Fortalecidas por esta presencia, viven con gozo el anuncio de la fe que sostiene y fundamenta su vida, acompañando y dejándose acompañar por los más pobres. Sofía Quintans es una de ellas. Vive en primera persona el drama de las migraciones humanas que son, en definitiva, los movimientos de la historia concretados en el tránsito de vidas humanas entre Brasil y Venezuela. Sofía está en medio de todo ese flujo de oleadas migratorias, cada vez más extremas: hambre, enfermedad, separación de familias, injusticia y dolor, encarnados en el clamor de pueblos desprotegidos ante el covid–19, el tráfico de seres humanos y la explotación minera ilegal.

Una misionera

–Sofía, ¿por qué eres misionera?

–De los mayores regalo que he recibido de Dios en mi vida es experimentar la llamada a estar con Jesús y vivir para los demás.

–¿Desde siempre has querido serlo?

–Desde muy pequeña tenía claro que quería ser misionera. Soy Franciscana misionera de la Madre del Divino Pastor, en este nombre de mi Familia Congregacional está condensada mi historia personal, mis sueños más profundos y el rostro de los preferidos del Reino, mi pasión desde siempre.

–En tu opinión, ¿qué es una misionera?

–Ser misionera es ser una mujer sencilla, hermana, que vive y expresa su búsqueda y pasión por Dios desde la profecía de su vida entregada. Desde la disponibilidad, el amor fraterno y el amor a nuestro mundo herido, en las periferias.

–¿Cuál es tu misión actualmente en Brasil?

–Ser una comunidad de hermanas intercultural en dinamismo de inculturación, entregadas a los migrantes y refugiados, acogiendo, protegiendo, promoviendo e integrando. Y formar laicos de nuestras comunidades. Allí donde otras instituciones no acompañan, estamos nosotras. Así aprendemos un Dios distinto, que gesta nuestra vida religiosa, que nos abraza para abrazar a otros.

Pobreza estructural

–Y ¿ qué situación hay en el país?

–Radicalizada. Existe más pobreza estructural y dolores que se transforman en clamor de la Amazonia herida, de los pueblos originarios perseguidos, de la madre tierra expoliada y de los refugiados que claman por una vida digna. Cada día llegan mil personas en oleadas migratorias y en peores condiciones: con hambre, desnutridas, con enfermedades crónicas y terminales, mujeres embarazadas solas, muchos niños, ancianos…; todos con una carga de dolor por el desarraigo.

-El lema de tu congregación es «Caridad verdadera, amor y sacrificio». ¿Cómo se encarna en lo cotidiano?

–Acogiendo la diversidad como camino de misión, respondiendo con prontitud, discernimiento y hospitalidad. Viviendo en red sinodal, desde el amor de Jesús pobre y humilde, la Iglesia se hace madre de corazón abierto y verdadero hospital de campaña.

-Esa encarnación entre los más pobres, ¿lo perciben de alguna manera?

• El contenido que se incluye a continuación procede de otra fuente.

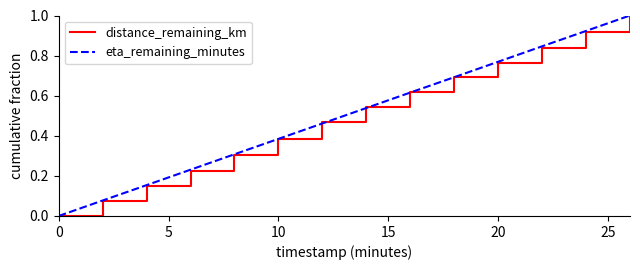

What is the greatest value displayed?

1.0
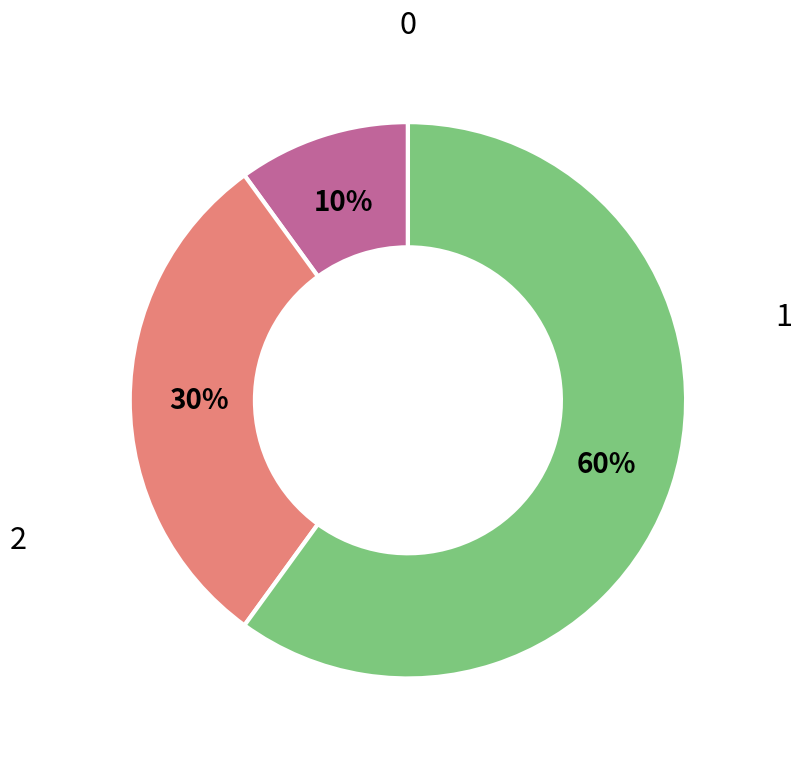

To the nearest percent, what is the average slice percentage?

33%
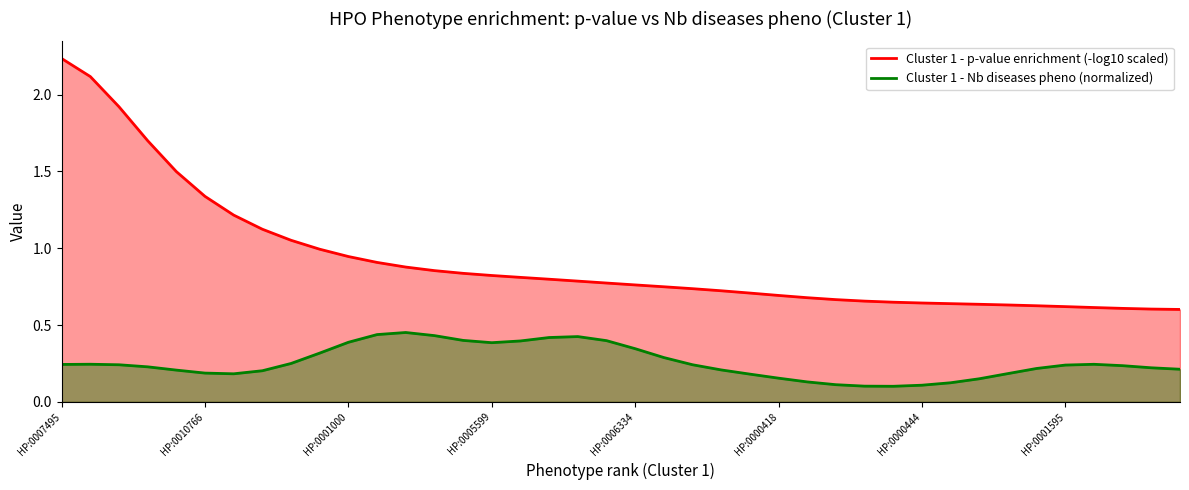

What is the approximate value of Cluster 1 - p-value enrichment (-log10 scaled) at 8?

1.1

–Por supuesto, no se me olvida el llanto emocionado y sin palabras de un joven muy enfermo en condiciones infrahumanas, en un campo de refugiados. Y expresión profunda hacia mí, diciendo mamá.

–Si miras hacia atrás, ¿te arrepientes de haber salido de tu tierra?

–No, nunca. Mi esperanza de asemejarme a la debilidad de Cristo, a la humanidad de Cristo, se ha hecho lengua para expresar la discreta caridad de Dios. Soy testigo de esa esperanza al lado de los humildes, que me llena de ternura, me evangeliza, me da alegría y me hace feliz. Ya no soy la misma persona. Y ya nunca lo seré.